Thursday, November 10, 2011
Several injured in wreck
By SUE WATSON
A head-on collision, on Highway 178 in Byhalia Tuesday of last week, took the Jaws of Life to extricate a driver from a vehicle.
Air ambulance was called to take two females to The Med in Memphis, Tenn., and an under-a-month-old baby was transported to Le Bonheur Hospital. The driver of a second vehicle was transported to Baptist Memorial Hospital in Collierville, Tenn., according to patrolman Billy Suggs with the Byhalia Police Department.
He said he came upon the accident while patrolling on Highway 178. It occurred between Byhalia Auto Care and Tires and the NAPA place. Suggs said emergency personnel were dispatched at 6:09 p.m. November 1.
Citizens’ support and high level performance by the Byhalia Fire Department volunteers helped the tragic accident come to a safe ending, he said.

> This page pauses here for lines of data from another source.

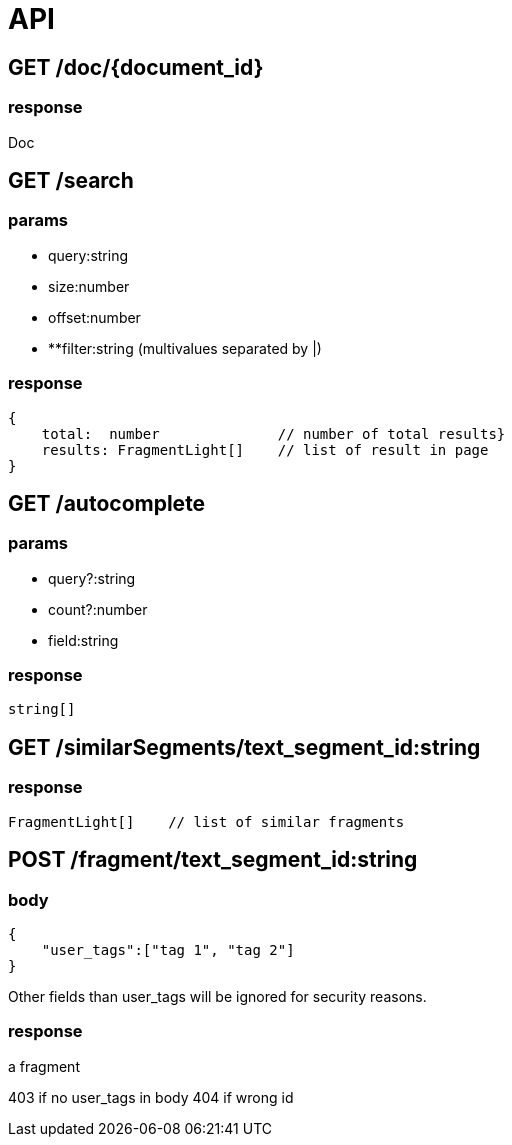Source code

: = API

== GET /doc/{document_id}
=== response

Doc

== GET /search

=== params

- query:string
- size:number
- offset:number
- **filter:string (multivalues separated by |)

=== response

```TypeScript
{
    total:  number              // number of total results}
    results: FragmentLight[]    // list of result in page
}
```

== GET /autocomplete

=== params

- query?:string
- count?:number
- field:string 

=== response

```TypeScript
string[]
```


== GET /similarSegments/text_segment_id:string

=== response

```TypeScript
FragmentLight[]    // list of similar fragments

```

== POST /fragment/text_segment_id:string

=== body

```json
{
    "user_tags":["tag 1", "tag 2"]
}
```

Other fields than user_tags will be ignored for security reasons.

=== response

a fragment

403 if no user_tags in body
404 if wrong id
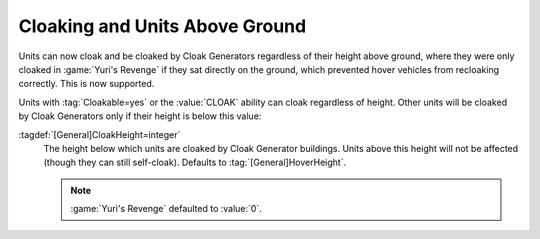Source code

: .. index: Cloak; Units hovering above the ground

Cloaking and Units Above Ground
```````````````````````````````

Units can now cloak and be cloaked by Cloak Generators regardless of their
height above ground, where they were only cloaked in :game:`Yuri's Revenge` if
they sat directly on the ground, which prevented hover vehicles from recloaking
correctly. This is now supported.

Units with :tag:`Cloakable=yes` or the :value:`CLOAK` ability can cloak
regardless of height. Other units will be cloaked by Cloak Generators only if
their height is below this value:

:tagdef:`[General]CloakHeight=integer`
  The height below which units are cloaked by Cloak Generator buildings. Units
  above this height will not be affected (though they can still self-cloak).
  Defaults to :tag:`[General]HoverHeight`.
  
  .. note:: \ :game:`Yuri's Revenge` defaulted to :value:`0`.

.. versionadded:: 0.5
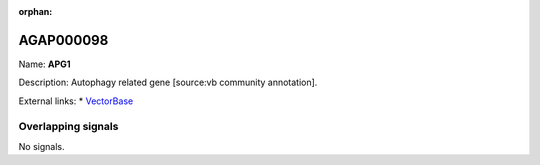 :orphan:

AGAP000098
=============



Name: **APG1**

Description: Autophagy related gene [source:vb community annotation].

External links:
* `VectorBase <https://www.vectorbase.org/Anopheles_gambiae/Gene/Summary?g=AGAP000098>`_

Overlapping signals
-------------------



No signals.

The driver of a 2008 Ford F150, Stephen Sturgeon, 50, of Fairway Trail, Hernando, was transported by ambulance and not thought to be in serious condition, but Byhalia police learned Monday that he was in critical condition with internal bleeding.
The driver of the 2004 Hyundai Accent, Coreisha Walls, 20, of Fairview Road, Byhalia, was extricated using the Jaws of Life and airlifted to The Med, Suggs said.
A passenger in the rear of the Hyundai, Shanta Ingram, 22, of Fairview Road, Byhalia, was thrown through the windshield and lying on the hood when Suggs assisted her in getting down safely to the ground. She was pregnant, he said. Ingram was also airlifted to The Med.
The baby was in an infant car seat and taken to Le Bonheur for observation, Suggs said.
The patrolman praised good Samaritans who stopped to help.
“I drove upon it and was tending to the female on the hood and took her to a safe location when a couple of ladies nearby assisted,” Suggs said. “One took the baby out and the other female citizen was checking on the pinned driver.
“I give kudos to the Byhalia Fire Department. They were on their toes and it was unbelievable the work they did. And they don’t get paid.
“They don’t get paid, but you can’t tell it by the work they do. It was something else.”
Firefighters also helped redirect traffic at the scene, he said.
The area was cleaned up and the road cleared for traffic at about 7:50 p.m, Suggs said.